Cumhuriyet rejimi, farklı pratiklerle de olsa Aleviliği, gayrimüslimliği ve Kürtlük gibi diğer etnisiteleri dışlayarak içlemiştir. Laik, Sünni ve Türk kimliğiniyse içleyerek dışlamıştır. Yani ilk grubu yok ederek veya yok sayarak rejimin tebaası kılma yoluna girmiş; ikinci grubuysa rejimin kendilik tanımına payanda kılarak tanımış, bu tanıma tehdit oluşturabilecekleriyse yine muhtelif yöntemlerle (idam, sürgün, vb.) bertaraf etmiştir. Alevi açılımının başladığı günlerde Aleviler tarafından en çok dillendirilen talebi hatırlarsak kastım daha iyi anlaşılır sanırım: "Devlet, Aleviliği tanımlamasın."
Hâlbuki cumhuriyet rejimi, 89 yıldır Sünniliği tanımlamakta, tahdit etmekte, denetime tâbi tutmakta ve şekillendirmektedir. Alevi açılımıyla beraber, devlet bir nevi paradigma değişikliğine giderek Aleviliği de 'içleme' yoluna girdi.
Ancak bizim devlete elini veren kolunu kaptırıyor malum. O yüzden laikliğin amorf bir yorumuna tekabül eden devlet, sadece Aleviliği tanımakla yetinmek istemiyor; tanımlamak da istiyor; aynı zamanında Sünniliğe de yaptığı gibi. Ve ne yazık ki tüm mirasına devlet tarafından el konulmuş olmasına rağmen bunu içselleştirdiğinden halinden memnun yaşayan, Diyânet'in varlığına, tekke ve zaviyelerinin yasadışı olmasına, devletin el koyduğu Müslüman vakıf mallarına dair ses çıkarmak aklına gelmeyen, neden Gazze bombalanırken hutbede Yeşilay Haftası'nı dinlediğini sorgulamayan bir kamuoyunun Alevi versiyonunu üretebileceğini düşünüyor. Ancak egemen Sünni İslâm anlayışına zeval gelmemesi bağlamında doğrusu zorlanıyor. Cemevleri tartışması bunun bir yansımasıdır.
Aleviler de Sünniler de devletin gerçekten seküler bir forma bürünmesini samimiyetle istemiş olsalardı, devleti çözüme beraberce zorlayabilirlerdi. Ama hayır. Bir yandan Sünniler, Diyânet'in kendi inançlarını koruyan ve hatta yer yer tahkim eden olumlu bir kurum olduğunu düşünerek var olmasını destekliyorlar.
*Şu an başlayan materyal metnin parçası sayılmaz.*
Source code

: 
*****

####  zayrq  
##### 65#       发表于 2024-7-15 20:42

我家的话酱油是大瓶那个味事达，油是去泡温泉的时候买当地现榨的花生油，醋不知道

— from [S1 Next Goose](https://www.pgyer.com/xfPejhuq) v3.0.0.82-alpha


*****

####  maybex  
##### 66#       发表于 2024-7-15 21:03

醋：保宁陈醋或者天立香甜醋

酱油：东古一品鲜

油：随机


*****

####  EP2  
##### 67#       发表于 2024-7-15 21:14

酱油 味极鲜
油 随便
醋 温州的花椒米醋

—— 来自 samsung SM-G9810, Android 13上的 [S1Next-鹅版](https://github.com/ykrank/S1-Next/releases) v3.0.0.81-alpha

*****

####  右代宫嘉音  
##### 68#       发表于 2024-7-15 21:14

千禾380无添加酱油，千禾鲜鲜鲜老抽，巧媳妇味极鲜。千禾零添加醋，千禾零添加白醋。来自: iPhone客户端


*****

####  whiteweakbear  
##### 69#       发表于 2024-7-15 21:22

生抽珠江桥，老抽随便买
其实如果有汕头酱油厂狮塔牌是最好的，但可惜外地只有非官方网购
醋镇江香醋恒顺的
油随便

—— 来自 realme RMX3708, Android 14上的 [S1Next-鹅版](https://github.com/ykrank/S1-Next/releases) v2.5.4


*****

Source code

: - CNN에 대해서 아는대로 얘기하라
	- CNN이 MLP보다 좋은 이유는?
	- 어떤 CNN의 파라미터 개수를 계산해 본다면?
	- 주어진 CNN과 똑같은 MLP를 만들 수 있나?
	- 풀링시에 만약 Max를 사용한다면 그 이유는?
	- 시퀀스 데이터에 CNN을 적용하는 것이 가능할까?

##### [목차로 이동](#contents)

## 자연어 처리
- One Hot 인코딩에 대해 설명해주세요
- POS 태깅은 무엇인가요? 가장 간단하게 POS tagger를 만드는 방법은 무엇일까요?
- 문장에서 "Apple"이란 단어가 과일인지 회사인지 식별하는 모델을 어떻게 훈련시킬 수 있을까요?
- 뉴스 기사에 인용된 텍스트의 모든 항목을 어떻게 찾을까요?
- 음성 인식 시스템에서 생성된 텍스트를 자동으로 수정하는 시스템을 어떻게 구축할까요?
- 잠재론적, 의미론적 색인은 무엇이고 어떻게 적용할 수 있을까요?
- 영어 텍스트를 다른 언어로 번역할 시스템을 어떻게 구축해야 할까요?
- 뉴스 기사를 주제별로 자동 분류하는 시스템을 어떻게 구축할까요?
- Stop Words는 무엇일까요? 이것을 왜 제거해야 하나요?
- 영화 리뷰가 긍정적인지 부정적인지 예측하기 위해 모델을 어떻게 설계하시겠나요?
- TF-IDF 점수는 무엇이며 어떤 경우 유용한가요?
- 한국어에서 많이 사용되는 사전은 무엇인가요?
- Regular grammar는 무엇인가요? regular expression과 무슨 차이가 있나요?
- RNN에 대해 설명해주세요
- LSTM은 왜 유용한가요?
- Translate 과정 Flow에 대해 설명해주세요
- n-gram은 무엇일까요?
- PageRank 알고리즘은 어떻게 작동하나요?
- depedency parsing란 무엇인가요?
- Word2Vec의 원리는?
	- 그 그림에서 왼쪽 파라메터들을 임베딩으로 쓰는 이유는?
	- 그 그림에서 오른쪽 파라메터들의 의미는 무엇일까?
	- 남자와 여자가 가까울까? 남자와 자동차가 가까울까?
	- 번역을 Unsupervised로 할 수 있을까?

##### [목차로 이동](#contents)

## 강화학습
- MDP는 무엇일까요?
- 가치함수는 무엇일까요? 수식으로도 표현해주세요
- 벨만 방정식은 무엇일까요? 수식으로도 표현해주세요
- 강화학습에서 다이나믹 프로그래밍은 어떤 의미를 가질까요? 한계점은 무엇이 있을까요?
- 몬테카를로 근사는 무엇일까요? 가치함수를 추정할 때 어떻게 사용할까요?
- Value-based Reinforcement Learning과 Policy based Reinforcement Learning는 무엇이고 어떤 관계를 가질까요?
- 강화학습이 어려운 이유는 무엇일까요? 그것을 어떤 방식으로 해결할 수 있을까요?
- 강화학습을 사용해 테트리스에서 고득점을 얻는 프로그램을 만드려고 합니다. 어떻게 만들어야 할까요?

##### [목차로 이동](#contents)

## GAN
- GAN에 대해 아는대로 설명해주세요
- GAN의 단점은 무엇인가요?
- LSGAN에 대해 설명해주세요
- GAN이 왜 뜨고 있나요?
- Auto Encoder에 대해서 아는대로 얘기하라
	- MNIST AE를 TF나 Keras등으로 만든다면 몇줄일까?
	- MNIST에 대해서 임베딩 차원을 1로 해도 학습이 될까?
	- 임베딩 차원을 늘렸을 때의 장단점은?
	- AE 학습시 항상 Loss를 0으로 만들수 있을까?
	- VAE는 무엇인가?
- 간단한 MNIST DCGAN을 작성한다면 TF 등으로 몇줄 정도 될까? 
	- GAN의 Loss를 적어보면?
Aleviler de devletin inançlardan elini çekmesi ilkesi doğrultusunda Diyânet'in lağvını savunup, diğer yandan halkın inanışları çerçevesinde yüz yıllardır var olan tekke ve zaviyelerin devlet tarafından yasa dışı kılınmaya devam edilmesini savunuyorlar.
Diyânet devletten özerkleşmedikçe, tekke ve zaviyeler kanunu ilga edilmedikçe cem evleri tartışması Aleviler ile Sünniler arasında ruhsal bir kopuş yaratmak isteyenlerin işine gelmeye devam edecektir.
Allah, Alevi-Sünni tüm kullarını istikâmet üzere kılsın; bizlere biraz da tutarlılık nasip etsin.